12.2. Learning outcomes

After studying this tutorial you should be able to:

  1. Use bioinformatics software to find orthologues in the NCBI database.

  2. Use bioinformatics software to perform sequence alignment.

  3. Use bioinformatics software to perform phylogenetic reconstructions.

12.3. Installing the software

Today we will be building an alignment and phylogeny. As this part of the lab does not require automation, there is no need to (necessarily) intergate it into your snakemake pipeline, and indeed it will not be sinple to do. However, if you wish to do so, that is fine.

12.4. Installing the software

We will use several pieces of software today to find open reading frames that are similar to our own, to perform alignments of different open reading frames and infer phylogenies.

The first program we need is one that will align homologous nucleotide sequences. This program is muscle, installable using conda.

Second, we will install RAxML-NG, a phylogenetic tree inference tool, which uses maximum-likelihood (ML) optimality criterion. This program can also be installed using

conda.

12.5. Selecting a gene to build a phylogeny with the software

The first thing we need to do is select a gene that we will use to build a gene tree to infer the phylogenetic relatedness of different E. coli isolates. Today, we will use gnd (6-phosphogluconate dehydrogenase), a gene involved in O-antigen synthesis, and which is highly polymorphic in E. coli. We will use your unicycler annotation to find this gene. First, you will need to search your annotation for this gene. To do this, we will use the command-line tool grep, which can locate text that matches your text-of-interest. In this case, the text-of-interest is 6-phosphogluconate. Try the following:

# find which genes are named 6-phosphogluconate
# note that we will look in the
# annotated nucleotide file .ffn
grep "6-phosphogluconate" my_prokka_annotation.ffn

This should yield a result in which several genes are listed, one of which should be 6-phosphogluconate dehydrogenase, for example something similar to HCBPOPCK_01798 6-phosphogluconate dehydrogenase. We can now use the name of this gene (HCBPOPCK_01798) and seqtk to make a new fasta file consisting only of the nucleotide sequence of this gene. We can do this in the following way:

# make a text file with the name
# of the gnd gene
echo "HCBPOPCK_00004"  > gnd.txt
# use seqtk to get the sequence of this gene
seqtk subseq my_prokka_annotation.ffn gnd.txt > mygnd.fas

This should yield a fasta file containing your gnd sequence only. Check that the file does contain the expected sequence use cat.

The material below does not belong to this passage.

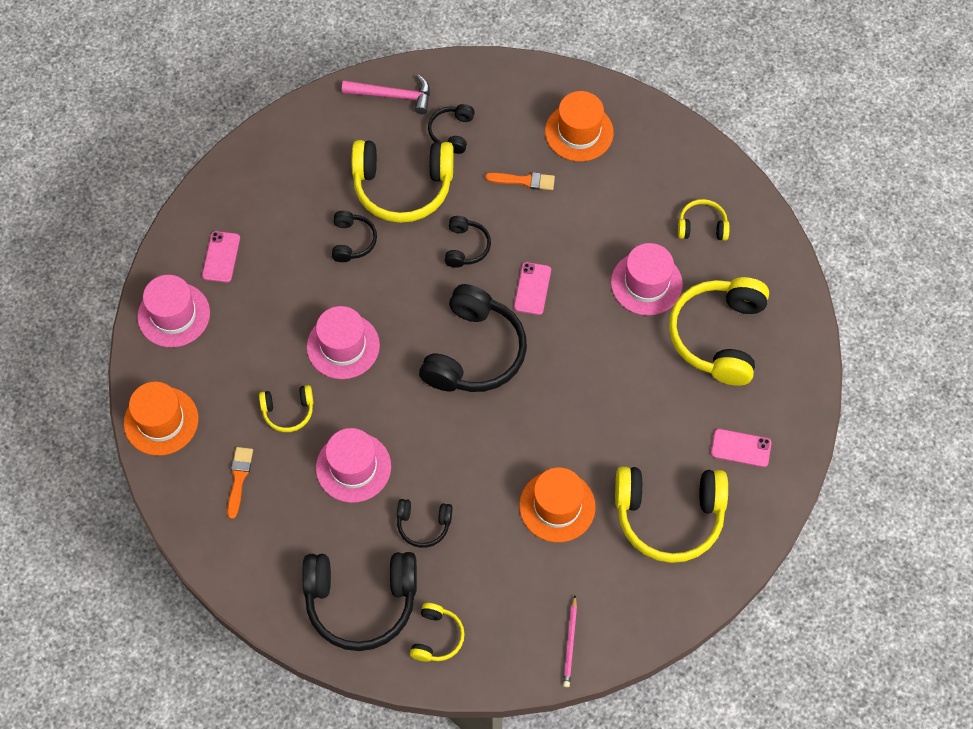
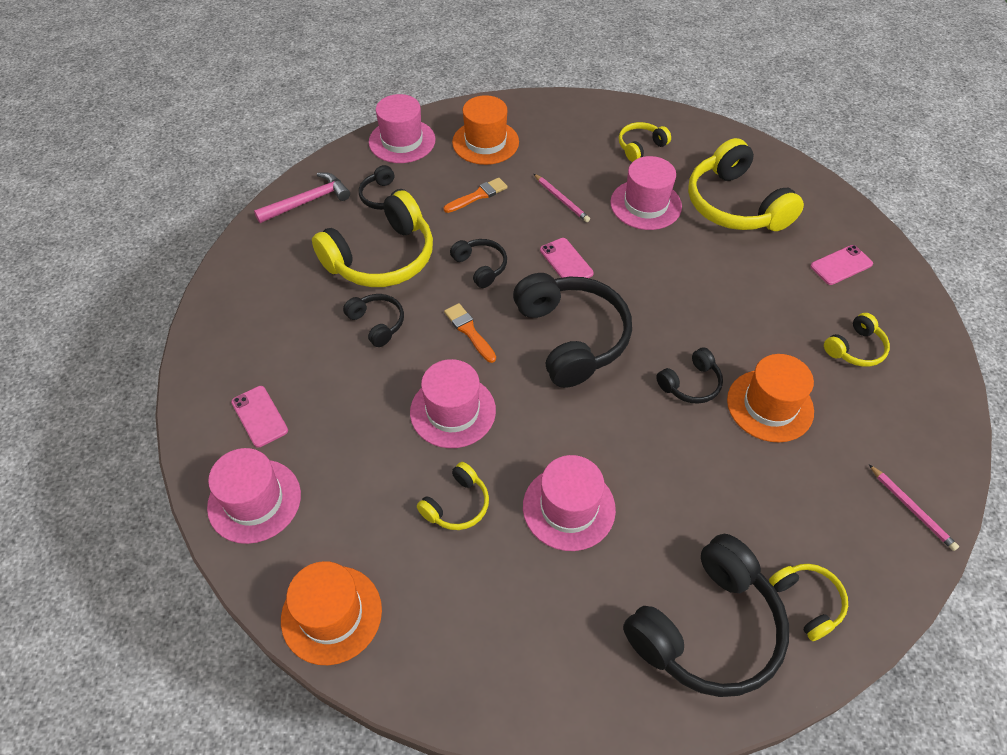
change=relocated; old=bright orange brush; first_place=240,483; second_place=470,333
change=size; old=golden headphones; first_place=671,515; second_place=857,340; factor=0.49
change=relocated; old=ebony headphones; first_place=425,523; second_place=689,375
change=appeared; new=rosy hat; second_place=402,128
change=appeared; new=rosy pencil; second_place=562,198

12.6. Finding orthologues using BLAST

We would usually use BLAST to find matches to your sequence in the NCBI database by requesting a remote search using the gnd gene as the query. However, the remote BLAST service is not currently available. Instead, I have made a fasta file of E. coli gnd sequences available in the data directory. You will need to copy this file into your own directory.

You next need to append the sequence of the gnd from your own E. coli strain to this file, using whatever set of commands you wish/know. Most likely, this will be cat and the redirect >> (do not use > as it will overwrite the whole file).

12.7. Performing an alignment

We will use MUSCLE to perform our alignment on all the sequences in the BLAST fasta file. This syntax is very simple (change the filenames accordingly):

muscle -in infile.fas -out your_alignment.aln

This will take a couple of minutes to complete, so you may want to execute it in a tmux window.

12.8. Building a phylogeny

We will use RAxML-NG to build our phylogeny. This uses a maximum likelihood method to infer parameters of evolution and the topology of the tree. Again, the syntx of the command is fairly simple.

The arguments are:

  • -s: an alignment file

  • -m: a model of evolution. In this case we will use a general time reversible model with gamma distributed rates (GTR+GAMMA)

  • -n: outfile-name

  • -p: specify a random number seed for the parsimony inferences

raxmlHPC -s your_alignment.aln -m GTRGAMMA -n ecoli_tree -p 12345

12.9. Visualizing the phylogeny

We will use the online software Interactive Tree of Life (iTOL) to visualize the tree. Navigate to this homepage. Because you will need to do this in the browser, you will need to download (using rsync or scp) your phylogeny (RAxML_bestTree). Do so now.

Once you have done that, open the file containing your tree, copy the contents, and paste into the web page (in the Tree text box).

You should then be able to zoom in and out to see where your E. coli isolate is located relative to other E. coli. To find out the closest relative, you will have to use the NCBI taxa page.

12.9.1. Phylogeny ToDo

Todo

Are you certain that the other E. coli you have found are related in the way that the phylogeny suggests? Why might the topology of this phylogeny not truly reflect the evolutionary history of these E. coli species?